フナムシ 2009年04月09日 02:26

 イタリアでしたっけ.
 教会に火薬を備蓄しといたら,天辺の十字架に落雷して大爆発ってのは.

ゆきかぜまる 2009年04月10日 00:38

 付けるようになったのは,安土城を作った岡部又右衛門がもともと宮大工だったからかも.
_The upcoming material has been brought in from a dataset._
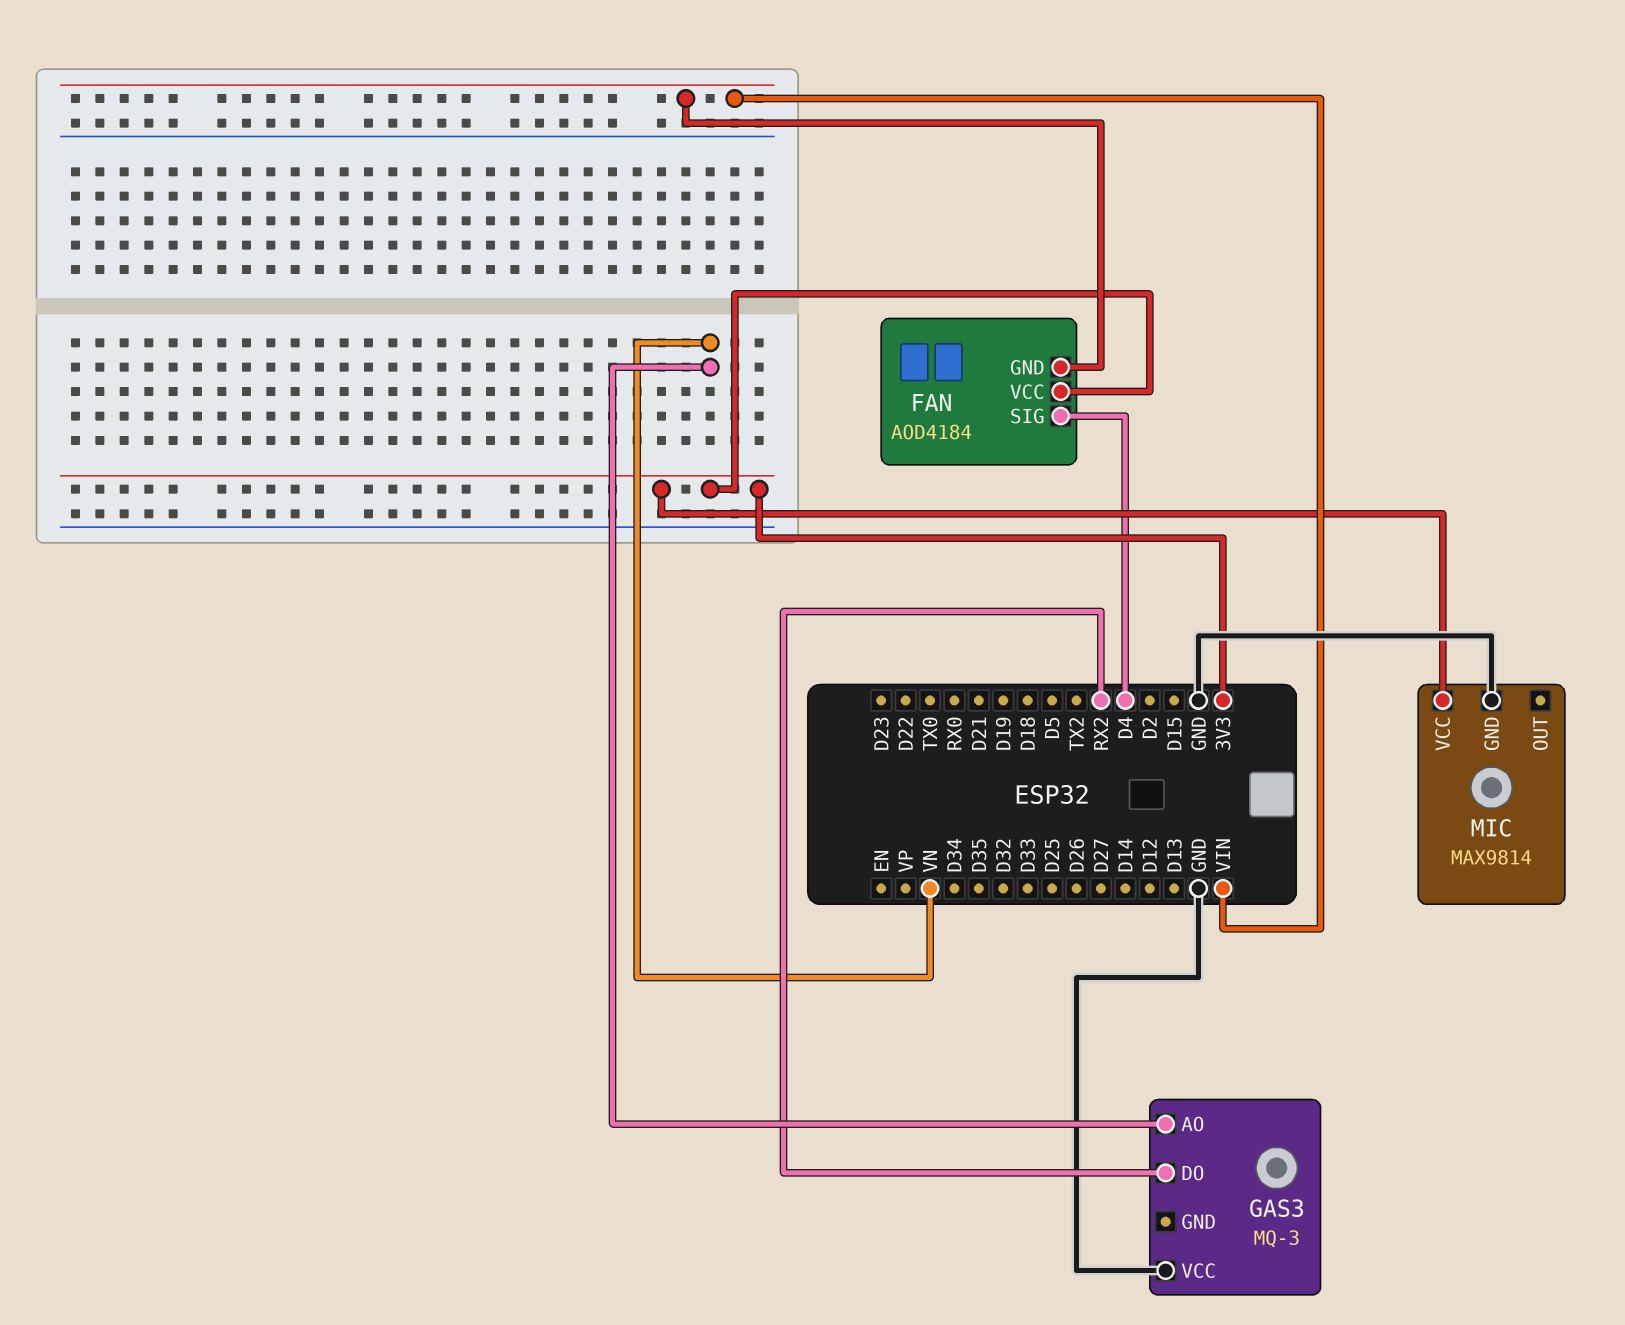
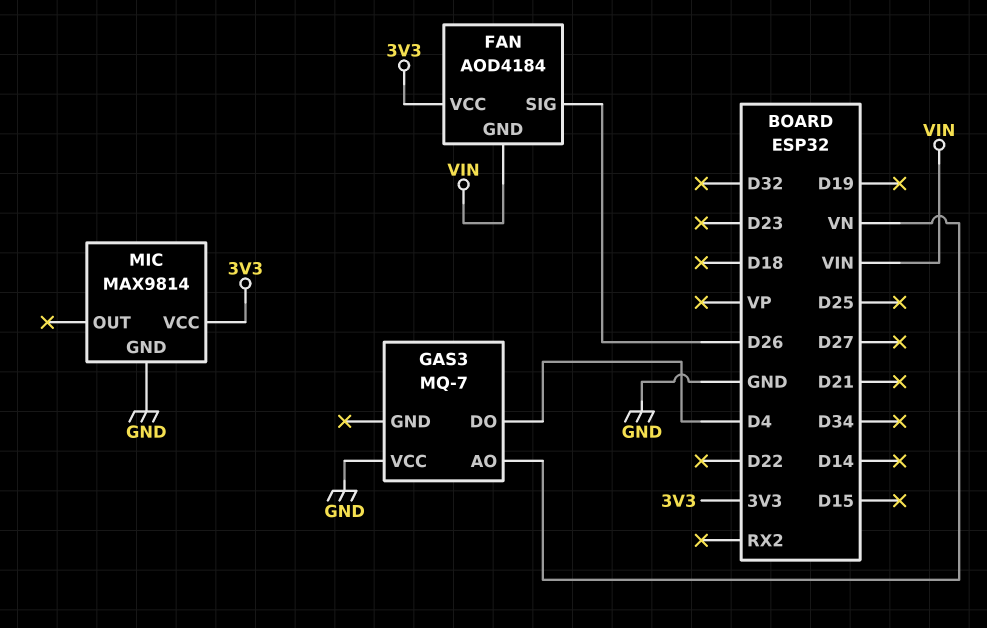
FAN pin SIG: D4 -> D26
GAS3: MQ-3 -> MQ-7
GAS3 pin DO: RX2 -> D4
味噌グラム in mixi,2009年04月12日 10:26

 実は取り外しが出来る大砲だったりします.

割れ煎 in mixi,2009年04月11日 16:06

しゃちほこ
(画像掲示板より引用)


 【質問】
 戦国時代の山城が廃れた理由は何ですか?
 篭城に徹するのなら平城よりも守り易く,攻め難く,それに山菜とかの食料も調達し易いと思うのですが?

 【回答】
 山城は攻めにくいのであって,「篭城」はちょっと微妙だ.
 山菜なんて食べつくすし,土壁の藁も食べるまでいく・・・
 それでも包囲され続けたら・・・.
 おまけに「水」を集めるのが大変だった.

 でもって山深い城ほど,「防御」はいいけれど.統治としては不便極まりない.

 鉄砲が登場してからは,平山城でも十分防衛可能になっちまった.
 山深くなくても平野の丘を使えるし平野があれば町も整備できる.

 まぁ,山城は最後まで使われてはいたよ.
 「本拠地」みたいな使われ方として「廃れた」が正しいかな.

 江戸になって役目を完全に終わらされた.

軍事板,2009/06/12(金)
青文字:加筆改修部分


 【質問】
 山頂ぽい城の井戸って,そんなに水が出るのかね?

 【回答】
 山登ったことないのか?
 山頂付近に井戸のある山なんていくらでもある.
 特に,近くに高山があれば大抵は湧出する.
 たとえば海ノ口城は,八ヶ岳の麓.

日本史板

 学研歴史群像シリーズの「戦国の堅城」によると,山頂部で井戸の水脈を探すスポットとして
・谷のでき始めの窪み
・屋根上の鞍部(二つの峰を結んだ稜線上の凹所)
などは水がでる可能性があるそうです.
 しかし,堀を掘った時などに地下水の水脈が切断される事もあり,雨水を溜める溜め井を作ったり,下った所に水の手を見つけて通路などを確保するなどの工夫が為されたそうです.
(131頁)

グンジ in 「軍事板常見問題 mixi支隊」

山城の一つ,尾道城
(うそ)
撮影:ベタ藤原


 【質問】
 安土城は,山の頂上に天守閣や屋敷があったようだけど,飲み水などは麓から誰かが担いで運んだんでしょうか?
 森蘭丸の屋敷なども,側に水が湧くようには見えなかった.

 【回答】
 山上でも,尾根と尾根の間のくぼ地など水の出やすい地点に井戸を設けるか,深い井戸を掘るのが普通かと.

 安土城の井戸の記述↓を見つけました.
 このページの書いてある場所から見ると,廟所近くみたいですが,城跡の詳しい地図が見つからず,場所が分かりません.
http://suzurin.net/shiro/19990521/index.html

 飛騨ではないけど,郡上八幡のお城の井戸は天守の一段下でしたね.

>麓から誰かがかついで運んだんでしょうか?

 水が切れるのが,落城の大きな原因の一つだから大名の居城などの城ではそういうことはないでしょう.
 国境などを見張るための小さな城で,敵が来たら城を捨てることが前提ならそういうこともあるでしょうが.